[EXCERPT TO READ]:
--- START ---

Question
(a) One atom of each of the four elements H, C, N and O can bond together in different ways.
Two examples are molecules of cyanic acid, HOCN, and isocyanic acid, HNCO. The atoms are bonded in the order they are written.
(i) Draw ‘dot-and-cross’ diagrams of these two acids, showing outer shell electrons only.
(ii) Suggest the values of the bond angles HNC and NCO in isocyanic acid.
HNC ………………………… NCO …………………………
(iii) Suggest which acid, cyanic or isocyanic, will have the shorter C–N bond length.
Explain your answer.
(b) (i) Isocyanic acid is a weak acid.
\(HNCO \leftrightarrow H^+ + NCO^–\) \(K_a = 1.2 × 10^{–4}\) mol\(dm^{–3}\)
Calculate the pH of a 0.10mol\(dm^{–3}\) solution of isocyanic acid.
pH = ………
(ii) Sodium cyanate, NaNCO, is used in the production of isocyanic acid.
Sodium cyanate is prepared commercially by reacting urea, \((NH_2)_2CO\), with sodium carbonate. Other products in this reaction are carbon dioxide, ammonia and steam.
Write an equation for the production of NaNCO by this method.
(c) Barium hydroxide, \(Ba(OH)_2\), is completely ionised in aqueous solutions.
During the addition of 30.0 \(cm^3\) of 0.100mol\(dm^{–3}\) \(Ba(OH)_2\) to 20.0\(cm^3\) of 0.100mol\(dm^{–3}\) isocyanic acid, the pH was measured.

--- END ---

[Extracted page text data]

--- START ---

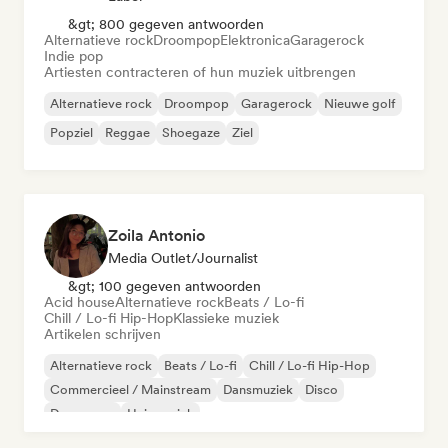
&gt; 800 gegeven antwoorden
Alternatieve rock
Droompop
Elektronica
Garagerock
Indie pop
Artiesten contracteren of hun muziek uitbrengen
Alternatieve rock
Droompop
Garagerock
Nieuwe golf
Popziel
Reggae
Shoegaze
Ziel
Zoila Antonio
Media Outlet/Journalist
&gt; 100 gegeven antwoorden
Acid house
Alternatieve rock
Beats / Lo-fi
Chill / Lo-fi Hip-Hop
Klassieke muziek
Artikelen schrijven
Alternatieve rock
Beats / Lo-fi
Chill / Lo-fi Hip-Hop
Commercieel / Mainstream
Dansmuziek
Disco
Droompop
Huismuziek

--- END ---

[YOUR INSTRUCTIONS]: Output the isocyanic acid question word for word, everything from "HNC ………………………… NCO" down to "by this method.". None of the records are required for this.

[OUTPUT]:
HNC ………………………… NCO …………………………
(iii) Suggest which acid, cyanic or isocyanic, will have the shorter C–N bond length.
Explain your answer.
(b) (i) Isocyanic acid is a weak acid.
\(HNCO \leftrightarrow H^+ + NCO^–\) \(K_a = 1.2 × 10^{–4}\) mol\(dm^{–3}\)
Calculate the pH of a 0.10mol\(dm^{–3}\) solution of isocyanic acid.
pH = ………
(ii) Sodium cyanate, NaNCO, is used in the production of isocyanic acid.
Sodium cyanate is prepared commercially by reacting urea, \((NH_2)_2CO\), with sodium carbonate. Other products in this reaction are carbon dioxide, ammonia and steam.
Write an equation for the production of NaNCO by this method.